Nous sommes unis jusque dans la mort. Entassés ici, au bord de ce talus. Pour la plupart, à l'exception de Pierre qui a beaucoup souffert sous la torture, nous avons été fauchés rapidement. Sans surprise. Le combat était perdu d'avance. Mais nous avons fait preuve de courage. Y avait-il en moi de l'humanité lorsque je tirais sur ces soldats allemands ? Et lui, celui qui m'a tué, portera-t-il ce fardeau jusqu'à ce que, lui aussi, trépasse ? Était-il un salaud ? Suis-je un héros ? L'histoire le dira. Vous me le direz, si nous nous revoyons un jour.
Pourtant, tout avait bien commencé. Un premier parachutage réussi dans le cadre de l'Opération Jedburgh dans la nuit du 9 au 10 juillet. Un commando et 16 tonnes de matériels, carabines, explosifs, et une radio sont larguées du ciel. La réception se passe bien, mais des échanges de coups de feu ont lieu avec une troupe de la Wehrmacht, probablement en route vers une permission... Notre maquis est repéré. Les guetteurs allemands sont aux aguets !
Ici, Radio Londres : « Les Français parlent aux Français ! Message personnel : Le Vent souffle dans les blés ». On capte ce message, hier, le 14 juillet 1944, vers 11 h 00, au PC installé à Guerveur. Il annonce un second parachutage de vivres et matériels pour le soir même sur le terrain « Pêche » à Miné Kervir. Le vent souffle dans les blés pour les maquisards de Scaër, Tourc'h, Coray, Rosporden et communes alentours. Il porte en lui les premières effluves des combats de la libération ! Car ce 14 juillet 1944, les échos du débarquement, des premières villes libérées, enthousiasment la France et les forces combattantes de l'Intérieur. Le maquis du Vercors proclame le rétablissement de la République, et l'abrogation des lois du régime de Vichy ! Dans de nombreuses villes et villages, on s'apprête à défier l'ennemi. Nous sommes prêts.
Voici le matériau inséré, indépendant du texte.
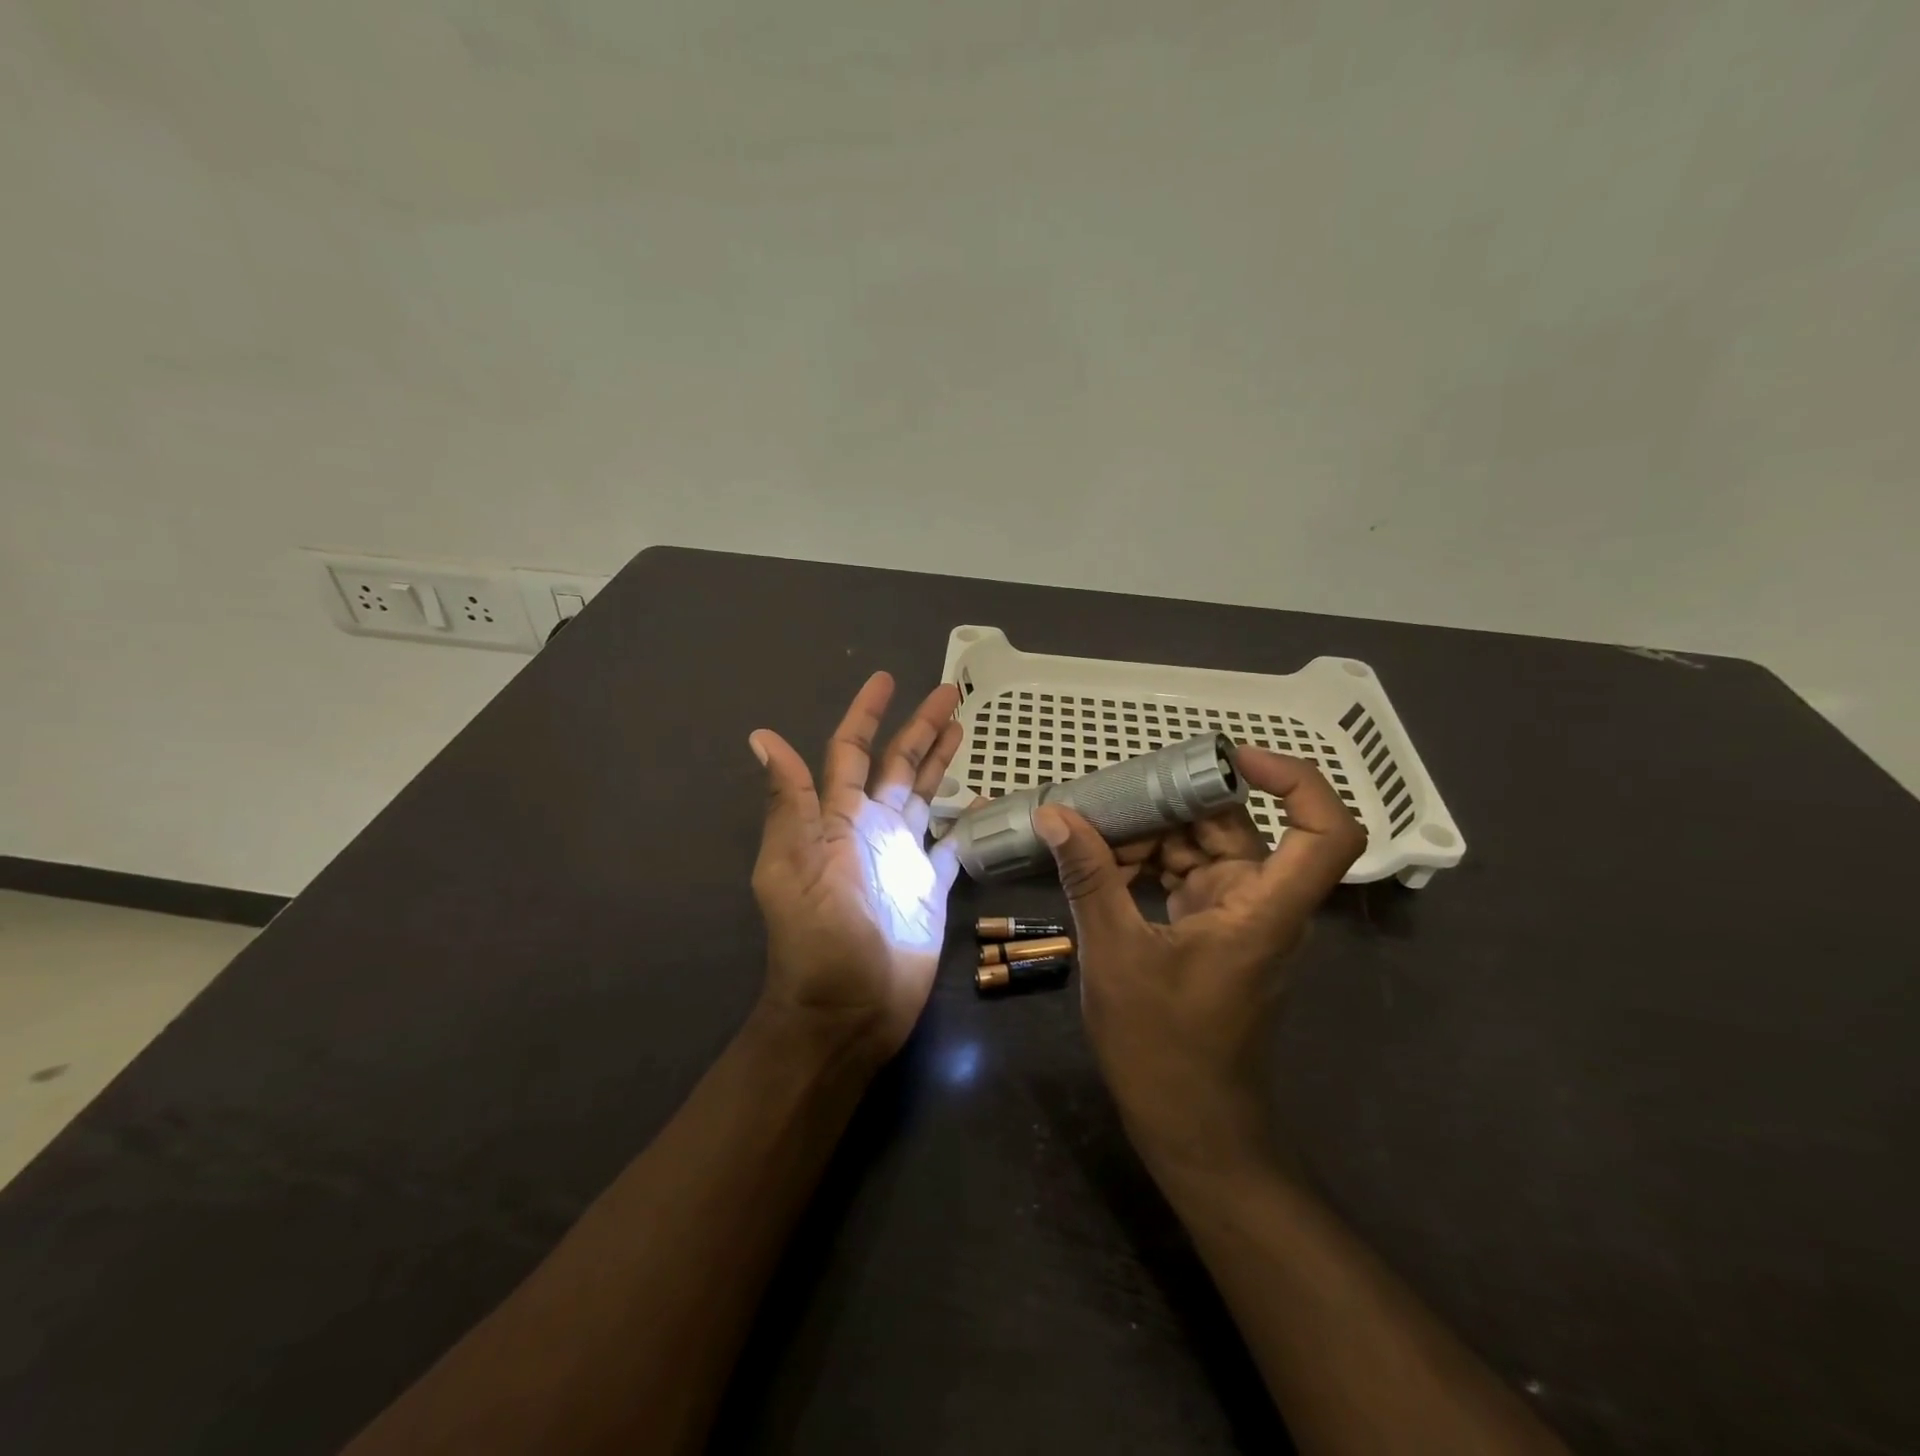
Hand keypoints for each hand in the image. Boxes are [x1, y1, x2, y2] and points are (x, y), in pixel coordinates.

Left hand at [748, 673, 964, 1066]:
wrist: (847, 1010)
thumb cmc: (819, 940)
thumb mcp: (795, 866)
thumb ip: (791, 802)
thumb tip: (762, 736)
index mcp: (838, 819)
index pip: (851, 752)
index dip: (866, 714)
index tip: (885, 679)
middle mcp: (871, 829)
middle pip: (897, 765)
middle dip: (920, 728)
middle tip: (949, 693)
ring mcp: (902, 858)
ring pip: (924, 796)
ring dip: (939, 762)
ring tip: (962, 728)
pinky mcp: (929, 888)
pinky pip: (951, 845)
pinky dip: (964, 822)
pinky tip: (981, 801)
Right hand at [1033, 749, 1365, 1180]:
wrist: (1190, 1128)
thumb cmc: (1163, 1049)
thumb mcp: (1114, 954)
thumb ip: (1088, 877)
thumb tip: (1056, 814)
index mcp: (1263, 908)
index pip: (1324, 830)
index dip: (1294, 781)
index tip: (1230, 758)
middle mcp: (1261, 903)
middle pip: (1235, 827)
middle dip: (1172, 805)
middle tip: (1108, 796)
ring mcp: (1236, 916)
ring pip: (1202, 848)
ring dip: (1149, 835)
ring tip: (1088, 830)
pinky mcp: (1211, 930)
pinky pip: (1184, 876)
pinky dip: (1146, 864)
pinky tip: (1098, 863)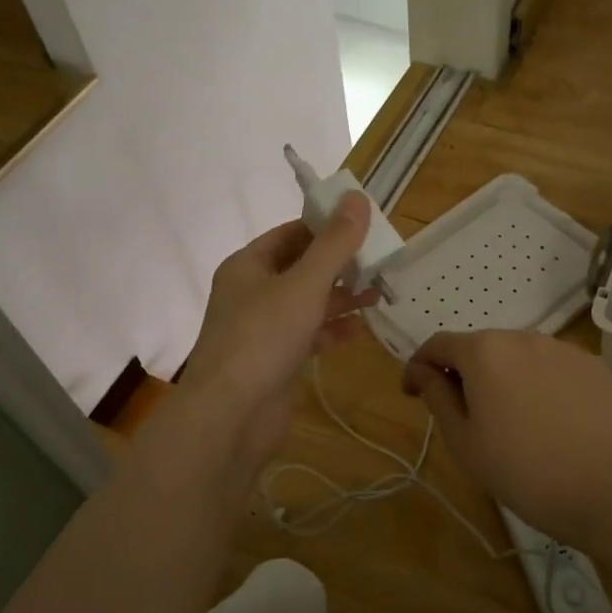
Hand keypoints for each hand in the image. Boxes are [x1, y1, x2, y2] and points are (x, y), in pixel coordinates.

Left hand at [178, 195, 379, 472]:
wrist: (231, 415)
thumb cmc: (264, 337)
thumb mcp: (305, 284)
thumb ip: (334, 244)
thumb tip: (357, 198)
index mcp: (248, 265)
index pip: (291, 233)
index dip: (326, 227)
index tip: (365, 227)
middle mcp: (251, 292)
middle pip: (300, 268)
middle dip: (339, 266)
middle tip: (380, 263)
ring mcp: (261, 329)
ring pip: (306, 303)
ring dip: (340, 299)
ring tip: (379, 295)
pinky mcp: (274, 360)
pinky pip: (306, 335)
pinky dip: (330, 330)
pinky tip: (358, 331)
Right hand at [403, 330, 611, 554]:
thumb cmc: (527, 472)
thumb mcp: (465, 442)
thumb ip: (437, 397)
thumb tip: (421, 371)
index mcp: (484, 352)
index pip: (438, 345)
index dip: (419, 367)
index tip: (412, 395)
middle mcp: (523, 337)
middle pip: (480, 348)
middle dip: (463, 373)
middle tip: (462, 416)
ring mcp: (564, 349)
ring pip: (518, 357)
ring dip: (502, 378)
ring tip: (509, 421)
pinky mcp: (596, 367)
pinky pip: (552, 368)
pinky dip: (538, 385)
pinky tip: (549, 421)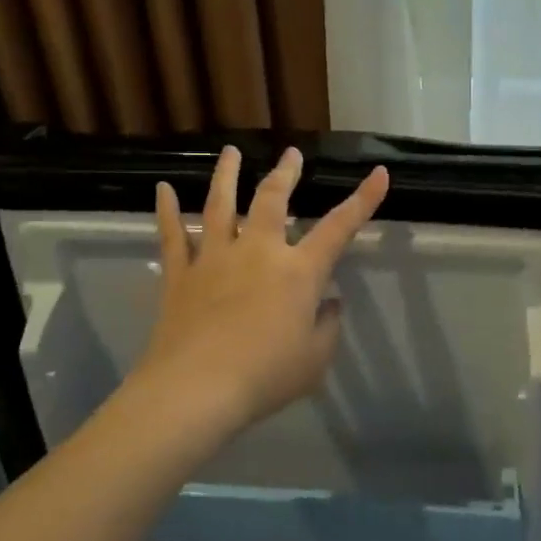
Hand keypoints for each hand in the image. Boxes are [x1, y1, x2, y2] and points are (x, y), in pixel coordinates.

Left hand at [136, 145, 389, 439]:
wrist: (197, 389)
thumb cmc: (266, 376)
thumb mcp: (315, 359)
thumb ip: (327, 326)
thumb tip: (329, 303)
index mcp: (298, 272)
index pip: (338, 228)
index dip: (362, 200)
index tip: (378, 173)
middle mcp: (257, 252)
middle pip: (272, 200)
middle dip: (285, 173)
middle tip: (291, 154)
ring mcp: (215, 258)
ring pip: (220, 204)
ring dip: (226, 175)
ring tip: (230, 152)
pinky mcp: (180, 274)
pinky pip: (172, 235)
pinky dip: (167, 210)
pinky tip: (163, 189)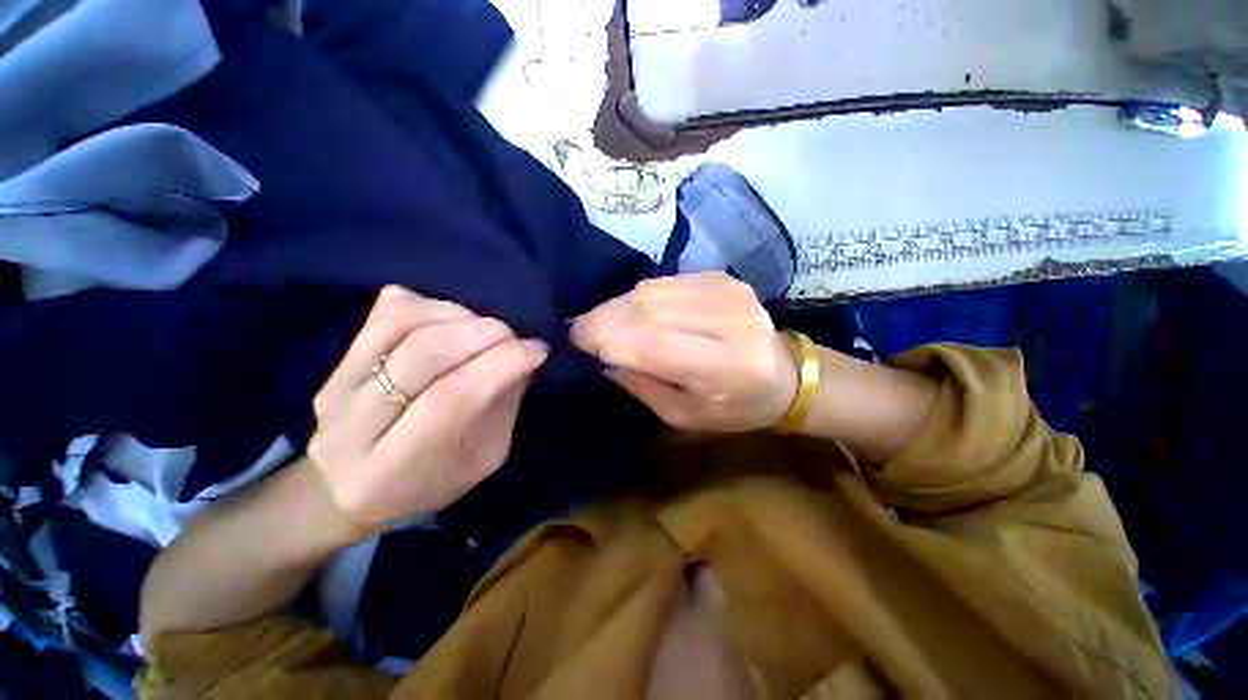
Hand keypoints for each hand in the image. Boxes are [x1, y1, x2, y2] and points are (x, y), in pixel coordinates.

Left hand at [307, 286, 548, 529]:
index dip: (502, 363)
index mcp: (393, 470)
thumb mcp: (483, 458)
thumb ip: (503, 406)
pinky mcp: (333, 365)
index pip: (453, 397)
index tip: (537, 349)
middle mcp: (351, 428)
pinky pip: (384, 315)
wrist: (353, 490)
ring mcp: (335, 389)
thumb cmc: (432, 482)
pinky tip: (455, 321)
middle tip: (515, 336)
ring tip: (486, 330)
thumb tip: (524, 353)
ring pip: (402, 324)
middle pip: (424, 353)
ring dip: (459, 316)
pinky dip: (431, 307)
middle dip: (484, 333)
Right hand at [571, 272, 797, 432]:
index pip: (653, 342)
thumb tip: (603, 356)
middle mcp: (730, 319)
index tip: (576, 342)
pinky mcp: (719, 277)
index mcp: (728, 366)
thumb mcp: (685, 416)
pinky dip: (638, 298)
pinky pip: (662, 282)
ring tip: (600, 323)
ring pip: (650, 291)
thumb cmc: (736, 407)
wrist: (786, 375)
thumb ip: (642, 385)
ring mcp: (726, 290)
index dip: (607, 339)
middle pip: (648, 310)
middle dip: (604, 319)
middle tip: (580, 332)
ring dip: (617, 307)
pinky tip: (630, 313)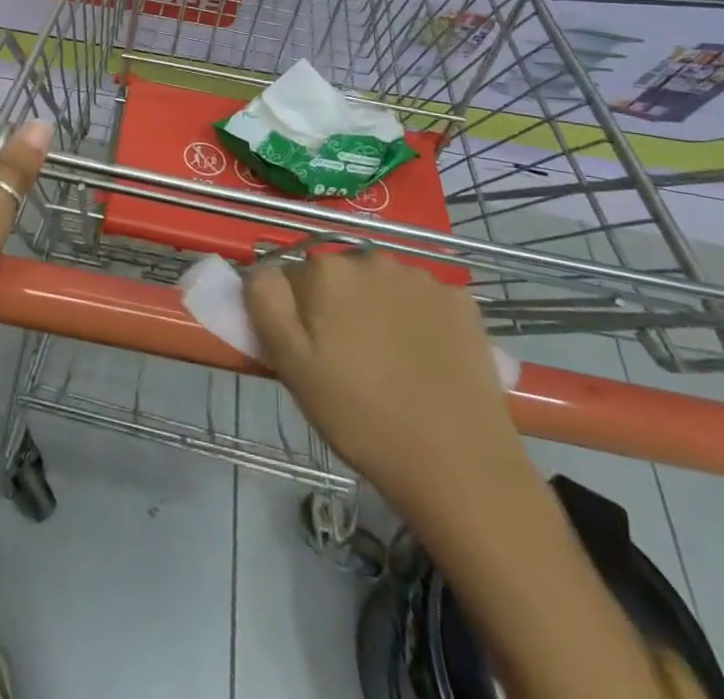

Démasqués par l'occupant allemand, nous sommes plus de 200 combattants mobilisés pour l'opération. Le balisage du terrain est en place et au début de la nuit du 15 juillet, vers 0 h 30, plus de 16 tonnes sont larguées à l'endroit indiqué puis acheminées vers le lieu de stockage à Kernabat. La mission est accomplie mais un millier de soldats allemands, dès l'aurore, ratissent les environ de Coadry. La bataille de Kernabat-Quillien est lancée avec un rapport de force que même le courage le plus absolu ne peut inverser. Nous sommes 18 jeunes hommes, âgés de 19 à 32 ans, tués.
Je veux croire que notre sacrifice ne sera pas vain. Je veux croire qu'il aura contraint l'ennemi à des pertes humaines et matérielles, à sa désorganisation, à accentuer sa débâcle, à favoriser l'arrivée des alliés débarqués quelques semaines plus tôt sur les plages de Normandie, à préparer la libération des communes environnantes. Je veux croire que l'avenir s'écrira dans notre souvenir, dans le respect de notre sacrifice et des valeurs humaines que nous avons si chèrement défendues au prix de nos vies. Je veux croire que nous ne sommes pas des héros, mais que nous avons accompli ce qui était juste. Je veux croire que nous sommes des hommes justes et que nos descendants, leurs familles, leurs amis, nos communes, notre pays, le monde, seront fiers de nous.
C'est pourquoi vous devez vous rassembler toujours plus nombreux, ici, chaque année. C'est pourquoi, ce que vous faites, est chaque fois plus indispensable que l'année précédente.
Que la mémoire des Résistants et de la Résistance vous enseigne la vigilance, la détermination, la volonté de paix et de fraternité pour continuer à avancer vers les idéaux de liberté et de démocratie de vos glorieux aînés. C'est le sens de mon message. C'est ainsi que nous reposerons en paix.
Je vous remercie pour votre attention et votre présence nombreuse à cette commémoration.